TASK TO CARRY OUT
How many lines of these entries hold the string "right"? Answer with the number alone.
[[ SOURCE DATA open ]]
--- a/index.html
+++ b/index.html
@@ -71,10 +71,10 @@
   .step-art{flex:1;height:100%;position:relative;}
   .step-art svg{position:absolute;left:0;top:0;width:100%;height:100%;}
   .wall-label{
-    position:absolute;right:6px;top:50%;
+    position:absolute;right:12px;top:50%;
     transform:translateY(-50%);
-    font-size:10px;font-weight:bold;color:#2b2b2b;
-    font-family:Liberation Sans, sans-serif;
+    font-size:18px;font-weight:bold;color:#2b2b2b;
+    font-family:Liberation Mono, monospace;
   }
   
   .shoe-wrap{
[[ SOURCE DATA closed ]]
[[ SOURCE DATA open ]]
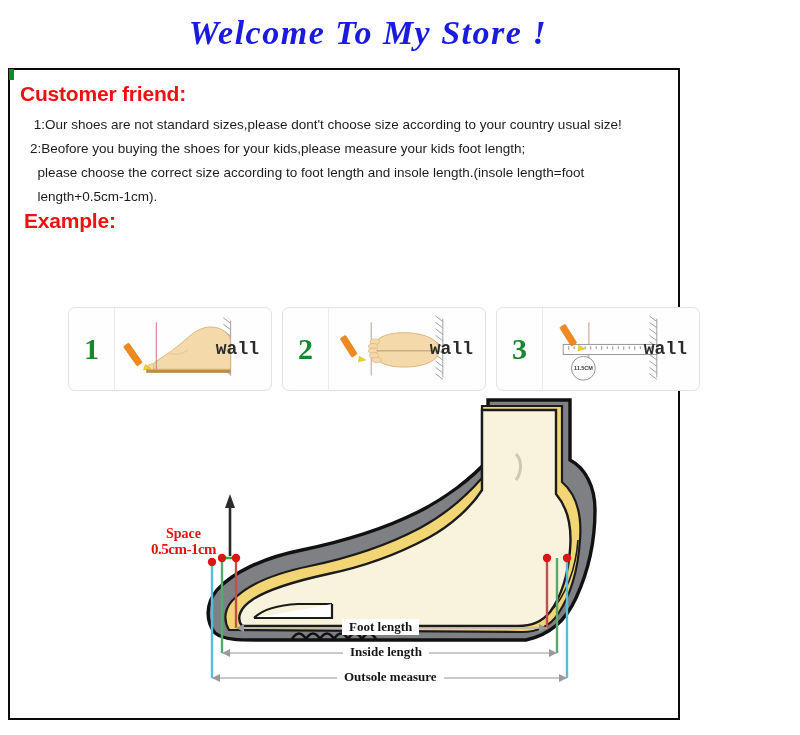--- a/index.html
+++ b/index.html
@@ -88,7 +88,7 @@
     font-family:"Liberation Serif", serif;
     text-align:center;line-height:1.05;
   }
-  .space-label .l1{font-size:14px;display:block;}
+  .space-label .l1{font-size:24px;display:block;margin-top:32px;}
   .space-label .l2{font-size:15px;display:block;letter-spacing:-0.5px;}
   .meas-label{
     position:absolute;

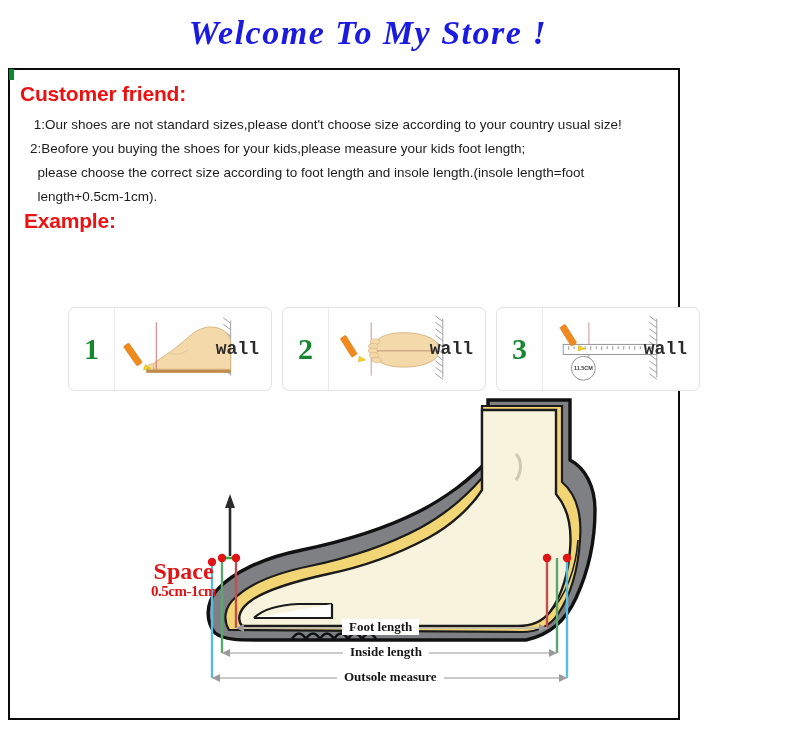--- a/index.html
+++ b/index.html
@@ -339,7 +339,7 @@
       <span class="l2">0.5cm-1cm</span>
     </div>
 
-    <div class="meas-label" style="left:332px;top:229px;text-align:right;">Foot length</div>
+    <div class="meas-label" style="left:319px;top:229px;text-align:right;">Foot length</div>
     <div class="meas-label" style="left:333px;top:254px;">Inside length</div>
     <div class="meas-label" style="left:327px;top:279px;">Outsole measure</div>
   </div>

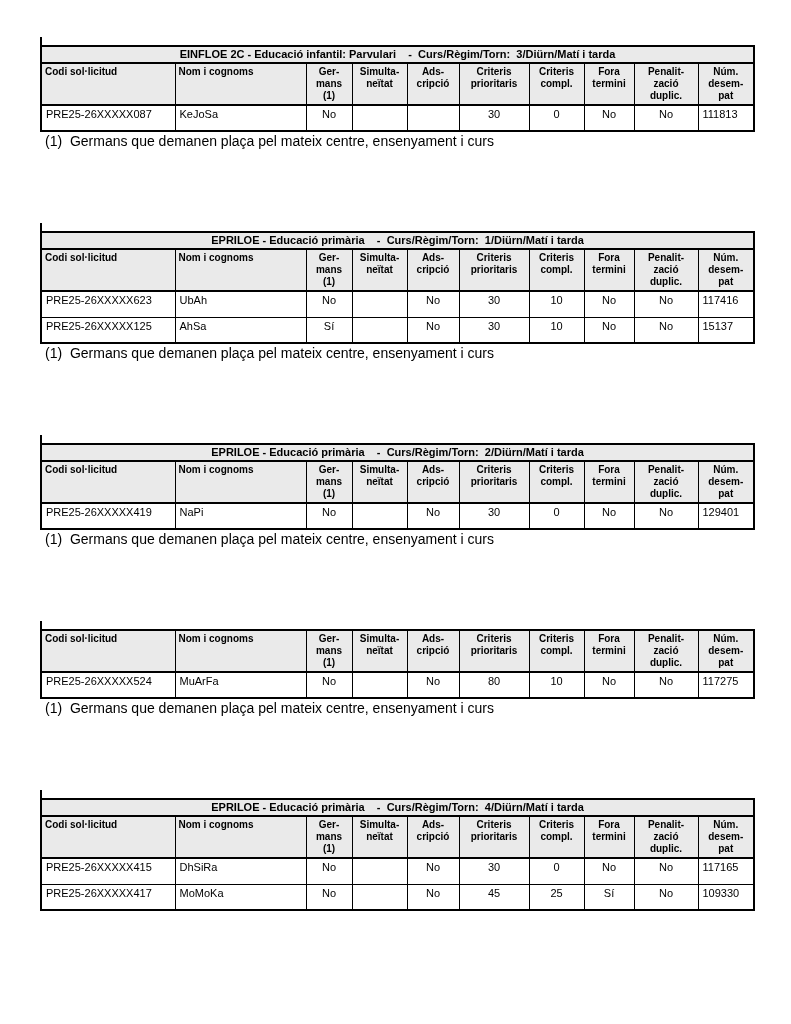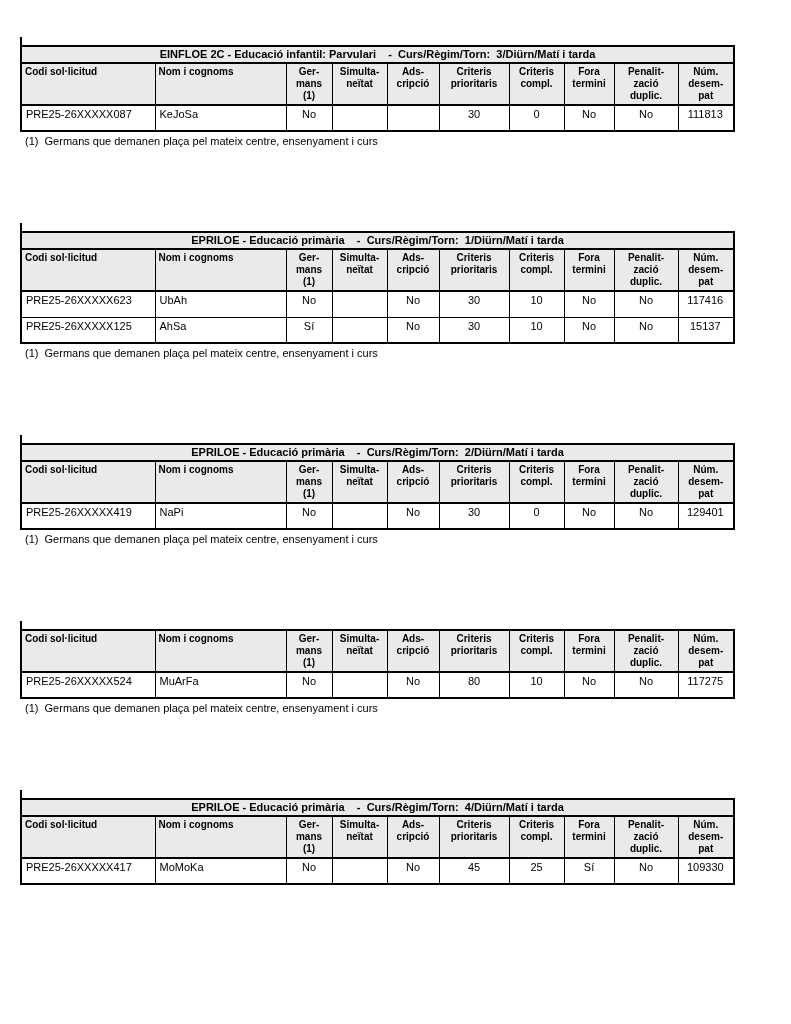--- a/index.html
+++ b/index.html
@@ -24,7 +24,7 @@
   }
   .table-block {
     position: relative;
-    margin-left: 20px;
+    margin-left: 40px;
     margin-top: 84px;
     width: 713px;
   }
[[ SOURCE DATA closed ]]
TASK RESPONSE
4